Les procédures

Deux requêtes ont été déposées par la Fédération étudiante collégiale du Québec (FECQ), la Fédération étudiante universitaire du Québec (FEUQ) et la Coalition large de l’Association pour une solidarité syndicale étudiante (CLASSE).

Une requête en nullité demande à la Cour de déclarer la loi 78 « invalide, inopérante et sans effet ». Elle allègue qu’une partie de la loi est contraire aux chartes canadienne et québécoise des droits et libertés, alors que l’autre partie viole le droit international.

Une requête en sursis cherche à faire bloquer immédiatement, en attendant l’issue des procédures, l’application des articles encadrant les manifestations. La requête demande aussi de surseoir à l’application des articles permettant au ministère de l’Éducation de priver une association des cotisations étudiantes auxquelles elle aurait normalement droit.

Les allégations

Les associations soutiennent que la Loi 78, ou la Loi permettant aux étudiants de recevoir l’enseignement dispensé par les établissements de niveau postsecondaire qu’ils fréquentent, est inconstitutionnelle sur trois principaux points.

D’abord, les articles 16 et 17 qui exigent que tout rassemblement de plus de 50 personnes soit déclaré aux autorités seraient contraires à la liberté d’expression et la liberté de réunion pacifique. Les demandeurs considèrent déraisonnable le fait que les policiers puissent à leur discrétion exiger un changement de lieu ou une modification de l’itinéraire projeté. Ils ajoutent que la cible « arbitraire » et « aléatoire » de 50 personnes empêche toute manifestation spontanée.

Ils concluent que la loi ne vise pas à réglementer les manifestations pour assurer la sécurité du public, mais plutôt à limiter la liberté d’expression des manifestants. Il s’agirait donc d’un déguisement législatif.

La requête allègue aussi une violation de la liberté d’association. Elle soutient que les articles 18 à 21 de la loi d’exception accordent au gouvernement « des pouvoirs extraordinaires permettant de mettre fin à l’existence des associations étudiantes ». Ces dispositions permettent en effet au ministère de l’Éducation de couper le financement aux associations étudiantes et de les empêcher d’avoir accès gratuitement à un local, à du mobilier et à des présentoirs.
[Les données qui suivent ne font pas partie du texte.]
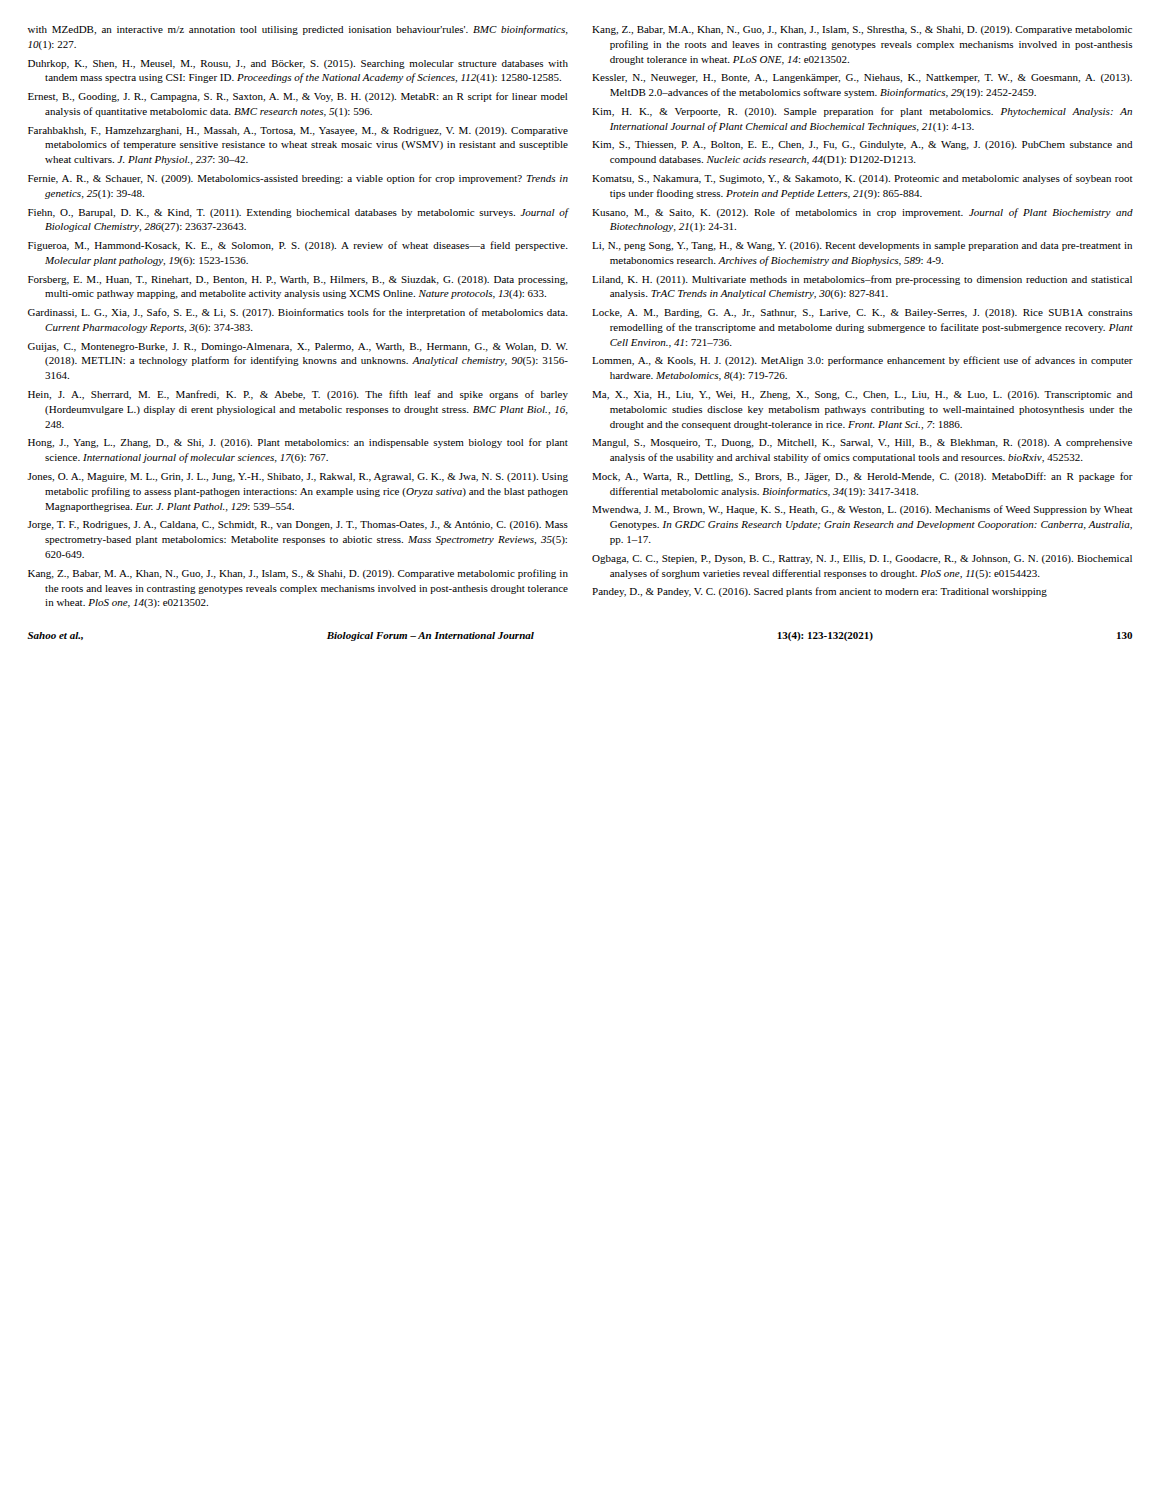with MZedDB, an interactive m/z annotation tool utilising predicted ionisation behaviour'rules'. BMC bioinformatics, 10(1): 227.
Duhrkop, K., Shen, H., Meusel, M., Rousu, J., and Böcker, S. (2015). Searching molecular structure databases with tandem mass spectra using CSI: Finger ID. Proceedings of the National Academy of Sciences, 112(41): 12580-12585.
Ernest, B., Gooding, J. R., Campagna, S. R., Saxton, A. M., & Voy, B. H. (2012). MetabR: an R script for linear model analysis of quantitative metabolomic data. BMC research notes, 5(1): 596.
Farahbakhsh, F., Hamzehzarghani, H., Massah, A., Tortosa, M., Yasayee, M., & Rodriguez, V. M. (2019). Comparative metabolomics of temperature sensitive resistance to wheat streak mosaic virus (WSMV) in resistant and susceptible wheat cultivars. J. Plant Physiol., 237: 30–42.
Fernie, A. R., & Schauer, N. (2009). Metabolomics-assisted breeding: a viable option for crop improvement? Trends in genetics, 25(1): 39-48.
Fiehn, O., Barupal, D. K., & Kind, T. (2011). Extending biochemical databases by metabolomic surveys. Journal of Biological Chemistry, 286(27): 23637-23643.
Figueroa, M., Hammond-Kosack, K. E., & Solomon, P. S. (2018). A review of wheat diseases—a field perspective. Molecular plant pathology, 19(6): 1523-1536.
Forsberg, E. M., Huan, T., Rinehart, D., Benton, H. P., Warth, B., Hilmers, B., & Siuzdak, G. (2018). Data processing, multi-omic pathway mapping, and metabolite activity analysis using XCMS Online. Nature protocols, 13(4): 633.
Gardinassi, L. G., Xia, J., Safo, S. E., & Li, S. (2017). Bioinformatics tools for the interpretation of metabolomics data. Current Pharmacology Reports, 3(6): 374-383.
Guijas, C., Montenegro-Burke, J. R., Domingo-Almenara, X., Palermo, A., Warth, B., Hermann, G., & Wolan, D. W. (2018). METLIN: a technology platform for identifying knowns and unknowns. Analytical chemistry, 90(5): 3156-3164.
Hein, J. A., Sherrard, M. E., Manfredi, K. P., & Abebe, T. (2016). The fifth leaf and spike organs of barley (Hordeumvulgare L.) display di erent physiological and metabolic responses to drought stress. BMC Plant Biol., 16, 248.
Hong, J., Yang, L., Zhang, D., & Shi, J. (2016). Plant metabolomics: an indispensable system biology tool for plant science. International journal of molecular sciences, 17(6): 767.
Jones, O. A., Maguire, M. L., Grin, J. L., Jung, Y.-H., Shibato, J., Rakwal, R., Agrawal, G. K., & Jwa, N. S. (2011). Using metabolic profiling to assess plant-pathogen interactions: An example using rice (Oryza sativa) and the blast pathogen Magnaporthegrisea. Eur. J. Plant Pathol., 129: 539–554.
Jorge, T. F., Rodrigues, J. A., Caldana, C., Schmidt, R., van Dongen, J. T., Thomas-Oates, J., & António, C. (2016). Mass spectrometry-based plant metabolomics: Metabolite responses to abiotic stress. Mass Spectrometry Reviews, 35(5): 620-649.
Kang, Z., Babar, M. A., Khan, N., Guo, J., Khan, J., Islam, S., & Shahi, D. (2019). Comparative metabolomic profiling in the roots and leaves in contrasting genotypes reveals complex mechanisms involved in post-anthesis drought tolerance in wheat. PloS one, 14(3): e0213502.
Kang, Z., Babar, M.A., Khan, N., Guo, J., Khan, J., Islam, S., Shrestha, S., & Shahi, D. (2019). Comparative metabolomic profiling in the roots and leaves in contrasting genotypes reveals complex mechanisms involved in post-anthesis drought tolerance in wheat. PLoS ONE, 14: e0213502.
Kessler, N., Neuweger, H., Bonte, A., Langenkämper, G., Niehaus, K., Nattkemper, T. W., & Goesmann, A. (2013). MeltDB 2.0–advances of the metabolomics software system. Bioinformatics, 29(19): 2452-2459.
Kim, H. K., & Verpoorte, R. (2010). Sample preparation for plant metabolomics. Phytochemical Analysis: An International Journal of Plant Chemical and Biochemical Techniques, 21(1): 4-13.
Kim, S., Thiessen, P. A., Bolton, E. E., Chen, J., Fu, G., Gindulyte, A., & Wang, J. (2016). PubChem substance and compound databases. Nucleic acids research, 44(D1): D1202-D1213.
Komatsu, S., Nakamura, T., Sugimoto, Y., & Sakamoto, K. (2014). Proteomic and metabolomic analyses of soybean root tips under flooding stress. Protein and Peptide Letters, 21(9): 865-884.
Kusano, M., & Saito, K. (2012). Role of metabolomics in crop improvement. Journal of Plant Biochemistry and Biotechnology, 21(1): 24-31.
Li, N., peng Song, Y., Tang, H., & Wang, Y. (2016). Recent developments in sample preparation and data pre-treatment in metabonomics research. Archives of Biochemistry and Biophysics, 589: 4-9.
Liland, K. H. (2011). Multivariate methods in metabolomics–from pre-processing to dimension reduction and statistical analysis. TrAC Trends in Analytical Chemistry, 30(6): 827-841.
Locke, A. M., Barding, G. A., Jr., Sathnur, S., Larive, C. K., & Bailey-Serres, J. (2018). Rice SUB1A constrains remodelling of the transcriptome and metabolome during submergence to facilitate post-submergence recovery. Plant Cell Environ., 41: 721–736.
Lommen, A., & Kools, H. J. (2012). MetAlign 3.0: performance enhancement by efficient use of advances in computer hardware. Metabolomics, 8(4): 719-726.
Ma, X., Xia, H., Liu, Y., Wei, H., Zheng, X., Song, C., Chen, L., Liu, H., & Luo, L. (2016). Transcriptomic and metabolomic studies disclose key metabolism pathways contributing to well-maintained photosynthesis under the drought and the consequent drought-tolerance in rice. Front. Plant Sci., 7: 1886.
Mangul, S., Mosqueiro, T., Duong, D., Mitchell, K., Sarwal, V., Hill, B., & Blekhman, R. (2018). A comprehensive analysis of the usability and archival stability of omics computational tools and resources. bioRxiv, 452532.
Mock, A., Warta, R., Dettling, S., Brors, B., Jäger, D., & Herold-Mende, C. (2018). MetaboDiff: an R package for differential metabolomic analysis. Bioinformatics, 34(19): 3417-3418.
Mwendwa, J. M., Brown, W., Haque, K. S., Heath, G., & Weston, L. (2016). Mechanisms of Weed Suppression by Wheat Genotypes. In GRDC Grains Research Update; Grain Research and Development Cooporation: Canberra, Australia, pp. 1–17.
Ogbaga, C. C., Stepien, P., Dyson, B. C., Rattray, N. J., Ellis, D. I., Goodacre, R., & Johnson, G. N. (2016). Biochemical analyses of sorghum varieties reveal differential responses to drought. PloS one, 11(5): e0154423.
Pandey, D., & Pandey, V. C. (2016). Sacred plants from ancient to modern era: Traditional worshipping
Sahoo et al., Biological Forum – An International Journal 13(4): 123-132(2021) 130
Ces éléments sont pourtant considérés comme essentiels aux activités associatives par la Loi sur l’accréditation et le financement des associations d’élève ou d’étudiants.

Enfin, la requête dénonce la sévérité des amendes imposées par la loi d’exception. Elles varient entre 1 000$ et 125 000$ et sont doublées en cas de récidives. Elles peuvent d’ailleurs être imposées à des mineurs, malgré la limite de 100$ prescrite par le Code de procédure pénale. Les associations plaident que ce caractère « arbitrairement disproportionné » des amendes viole la protection constitutionnelle contre les peines inusitées.
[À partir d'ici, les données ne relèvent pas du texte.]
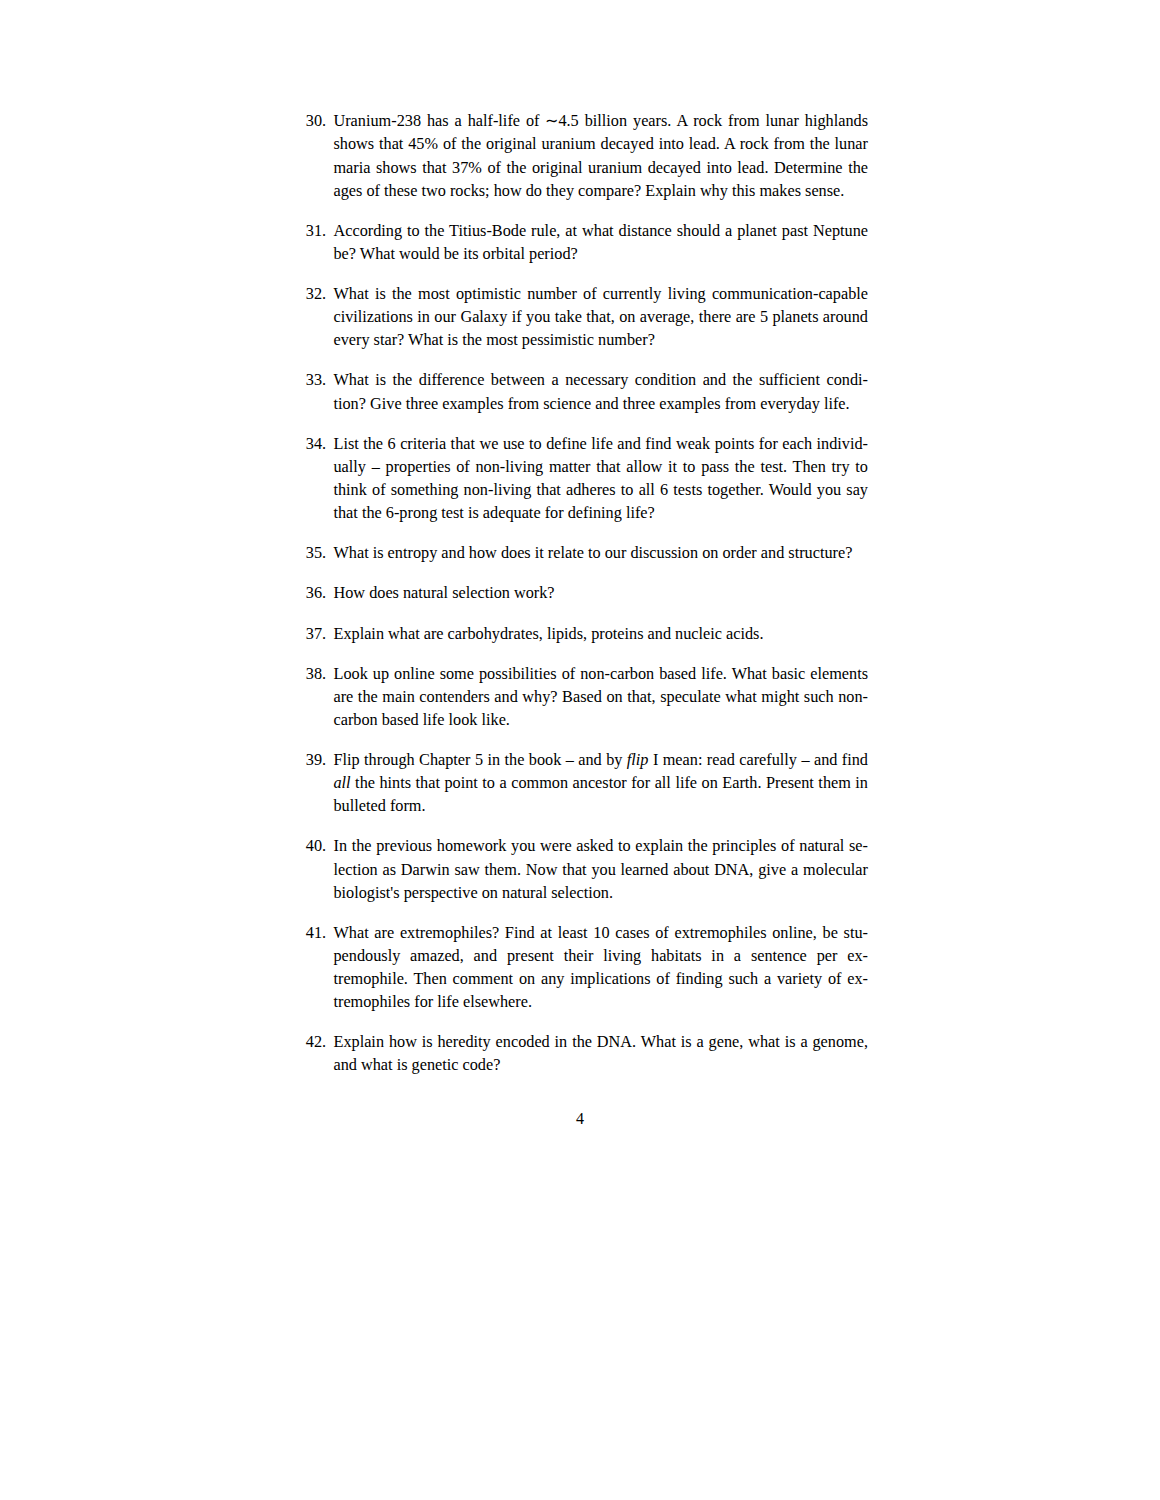Uranium-238 has a half-life of ∼4.5 billion years. A rock from lunar highlands shows that 45% of the original uranium decayed into lead. A rock from the lunar maria shows that 37% of the original uranium decayed into lead. Determine the ages of these two rocks; how do they compare? Explain why this makes sense.
According to the Titius-Bode rule, at what distance should a planet past Neptune be? What would be its orbital period?
What is the most optimistic number of currently living communication-capable civilizations in our Galaxy if you take that, on average, there are 5 planets around every star? What is the most pessimistic number?
What is the difference between a necessary condition and the sufficient condition? Give three examples from science and three examples from everyday life.
List the 6 criteria that we use to define life and find weak points for each individually – properties of non-living matter that allow it to pass the test. Then try to think of something non-living that adheres to all 6 tests together. Would you say that the 6-prong test is adequate for defining life?
What is entropy and how does it relate to our discussion on order and structure?
How does natural selection work?
Explain what are carbohydrates, lipids, proteins and nucleic acids.
Look up online some possibilities of non-carbon based life. What basic elements are the main contenders and why? Based on that, speculate what might such non-carbon based life look like.
Flip through Chapter 5 in the book – and by flip I mean: read carefully – and find all the hints that point to a common ancestor for all life on Earth. Present them in bulleted form.
In the previous homework you were asked to explain the principles of natural selection as Darwin saw them. Now that you learned about DNA, give a molecular biologist's perspective on natural selection.
What are extremophiles? Find at least 10 cases of extremophiles online, be stupendously amazed, and present their living habitats in a sentence per extremophile. Then comment on any implications of finding such a variety of extremophiles for life elsewhere.
Explain how is heredity encoded in the DNA. What is a gene, what is a genome, and what is genetic code?
4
Justifier ou ne pas justifier l’atteinte

La protection de la liberté d’expression et de la liberté d’association par les chartes québécoise et canadienne n’est pas absolue. Le gouvernement peut imposer des limites aux libertés fondamentales. Ces limites doivent toutefois être justifiées.

La loi contestée peut être justifiée si elle poursuit un objectif aussi urgent que réel, que les restrictions ont un lien avec cet objectif et que l’atteinte aux droits est minimale.

Ici, l’objectif officiel de la loi est de « permettre aux étudiants de recevoir l’enseignement dispensé par les établissements » qu’ils fréquentent. La requête en nullité signale à répétition l’absence de lien rationnel entre cet objectif et les différentes limites imposées à la liberté d’expression et la liberté d’association. Elle note aussi que les moyens utilisés par le gouvernement sont disproportionnés. En d’autres termes, il serait possible pour le gouvernement d’atteindre ses objectifs d’une manière moins attentatoire aux droits des citoyens.

Ces éléments sont sommairement énumérés, mais peu développés dans la requête. Ce silence est d’autant plus étonnant que la rhétorique gouvernementale oppose depuis le début du conflit les droits revendiqués par les associations étudiantes au droit d’accès à l’éducation. Il y a donc fort à parier que la Cour sera appelée à pondérer ces positions contradictoires dans un contexte essentiellement théorique.

Les leaders étudiants ont demandé le report de l’audition de leur requête en sursis «pour ne pas lier politique et tribunaux».